Madoff was sentenced to 150 years in prison for a fraud that spanned four decades and involved repaying clients with money collected from other clients rather than, as he claimed, profits from investment transactions.

He died in April 2021, at age 82, in a federal prison in North Carolina, almost a year after he was denied a request for compassionate release due to terminal kidney disease.

When Madoff's fraud first came to light, prosecutors estimated total losses at $65 billion. But that's an estimate plummeted when authorities deducted the amount of apparent investment gains and interest that Madoff's clients were led to believe.

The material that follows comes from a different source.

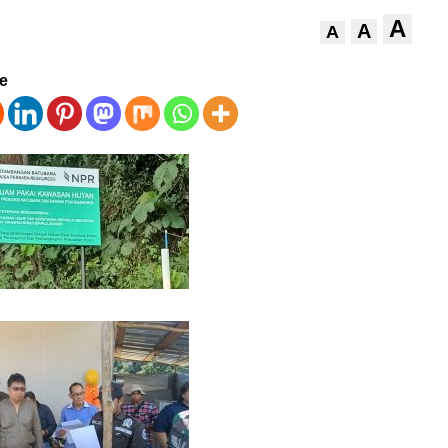
A
A
A
ve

The Justice Department said the largest portion of the fund for Madoff victims, about $2.2 billion, came from the civil recovery of the estate of Jeffry Picower, a now-deceased Madoff investor.

This contributed another $1.7 billion JPMorgan Chase as part deferred prosecution agreement with the Department of Justice in January 2014. As previously stated by the Department of Justice, JPMorgan Chase and its predecessor institutions were the primary bank through which Madoff operated his scheme.

The remainder of the victims' fund came from “a civil forfeiture action against investor Carl Shapiro and his family and a civil and criminal forfeiture action against Bernard L. Madoff, Peter B. Madoff and their co-conspirators,” the Justice Department noted on Monday.